### Required action 1
From the article on India-Pakistan trade, list the countries with which India's business groups sponsor informal diplomatic dialogues.
### Required action 2
According to the article on India-Pakistan trade, in which city was the first Indian trade show in Pakistan held?
### Required action 3
Output everything in the article on India-Pakistan trade from "The foray into" down to "the United States.".

### Supplied passage

>>>>>

[One truism about the
tortured relationship between India and Pakistan is
that there is never a perfect moment. For six decades, through three wars and
one nuclear standoff, diplomats have tried, and failed, to improve relations.
Now, the private sector is giving it a shot. Trade has become the most
promising opening in the latest round of diplomacy, as progress remains largely
stalled on tough issues like terrorism, water rights and the status of Kashmir.]
By Jim Yardley
Sam Phelps for The New
York Times
A booth for Motherson
International, an Indian company that
produces clothes and
costume jewelry, at the Indian trade show in Lahore,
Pakistan, in February.
|
LAHORE, Pakistan — On the day the Indian trade delegation came across the border,
Pakistan was having another political crisis. The prime minister was embroiled
in a showdown with the country’s Supreme Court. Early elections were rumored.
And Islamists had just staged a rally in Karachi to protest “foreign
intervention” on Pakistani soil.
Not, perhaps, the
perfect moment to hammer out closer trade ties.
Yet Rajiv Kumar, a
leader of the Indian delegation, was pleased. It was mid-February, and his
business group was staging the first Indian trade show ever held in Pakistan.
Tens of thousands of visitors would attend during three days. And Indian and
Pakistani business leaders, as well as both countries’ commerce ministers,
swapped cards, sipped tea and feasted at lavish banquets.
“Look at this!” Mr.
Kumar exclaimed as his car rolled up to the convention center here in Lahore,
where crowds were thronging for the trade show. “My God! Quite good, I’d say.”
One truism about the
tortured relationship between India and Pakistan is
that there is never a perfect moment. For six decades, through three wars and
one nuclear standoff, diplomats have tried, and failed, to improve relations.
Now, the private sector is giving it a shot. Trade has become the most
promising opening in the latest round of diplomacy, as progress remains largely
stalled on tough issues like terrorism, water rights and the status of Kashmir.
The foray into Pakistan
is further proof of the increasingly important role of India’s private sector
in foreign policy. India’s leaders, eager for a bigger footprint in global
affairs, now aspire to a permanent seat on an expanded United Nations Security
Council. But the Indian Foreign Service, though consisting of top-notch
officers, is too understaffed to provide a comprehensive global presence.
To compensate, the
government often relies on the private sector to serve as an intermediary
abroad. India’s two leading business groups — C.I.I. (the Confederation of Indian Industry)
and Ficci (the Federation of
Indian Chambers of Commerce and Industry) — now have offices around
the world and sponsor informal diplomatic dialogues between India and countries
like Japan, China, Singapore and the United States.
As India’s growing
economy demands more natural resources, its business leaders have led the
country on an aggressive push into Africa and South America. Last year, Prime
Minister Manmohan Singh toured Africa, pledging aid and good will in a
high-level trip encouraged by an Indian private sector competing with China for
resources on the African continent.
“These are places that
are incredibly important to India, but the Indian state doesn’t have the
resources to maintain a major presence,” said Ashley J. Tellis, a former American diplomat
who served in India. “Business has really become the de facto substitute for
Indian diplomatic engagement. And that works out nicely for India.”

<<<<<

### Recorded information
>>>>>

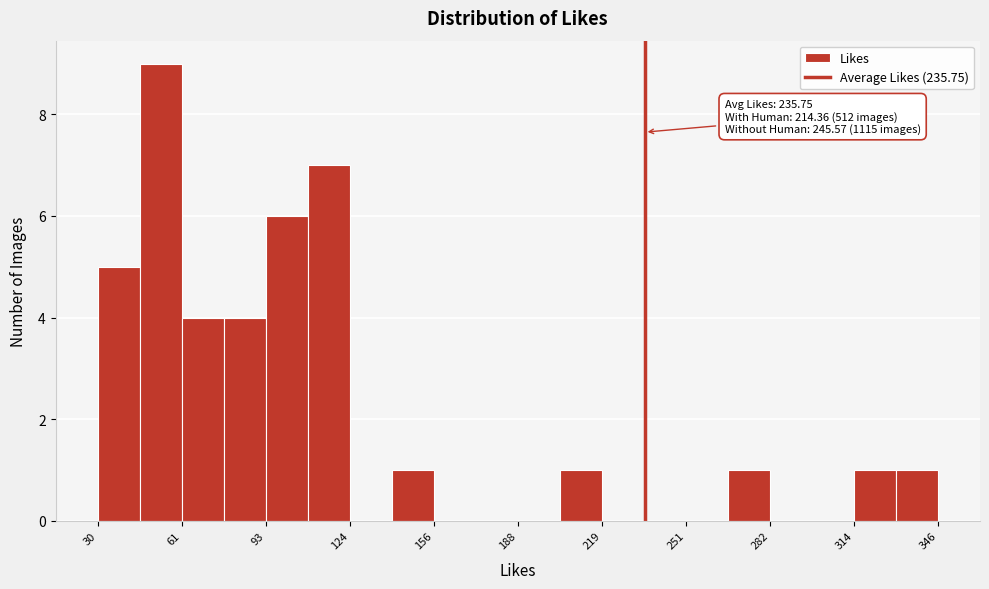

Around what value on the x-axis is the tallest bar? Give the approximate position of its centre, as read against the axis.

55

<<<<<

### Problem solution 1
Japan, China, Singapore, the United States

### Problem solution 2
Lahore

### Problem solution 3
The foray into Pakistan
is further proof of the increasingly important role of India’s private sector
in foreign policy. India’s leaders, eager for a bigger footprint in global
affairs, now aspire to a permanent seat on an expanded United Nations Security
Council. But the Indian Foreign Service, though consisting of top-notch
officers, is too understaffed to provide a comprehensive global presence.
To compensate, the
government often relies on the private sector to serve as an intermediary
abroad. India’s two leading business groups — C.I.I. (the Confederation of Indian Industry)
and Ficci (the Federation of
Indian Chambers of Commerce and Industry) — now have offices around
the world and sponsor informal diplomatic dialogues between India and countries
like Japan, China, Singapore and the United States.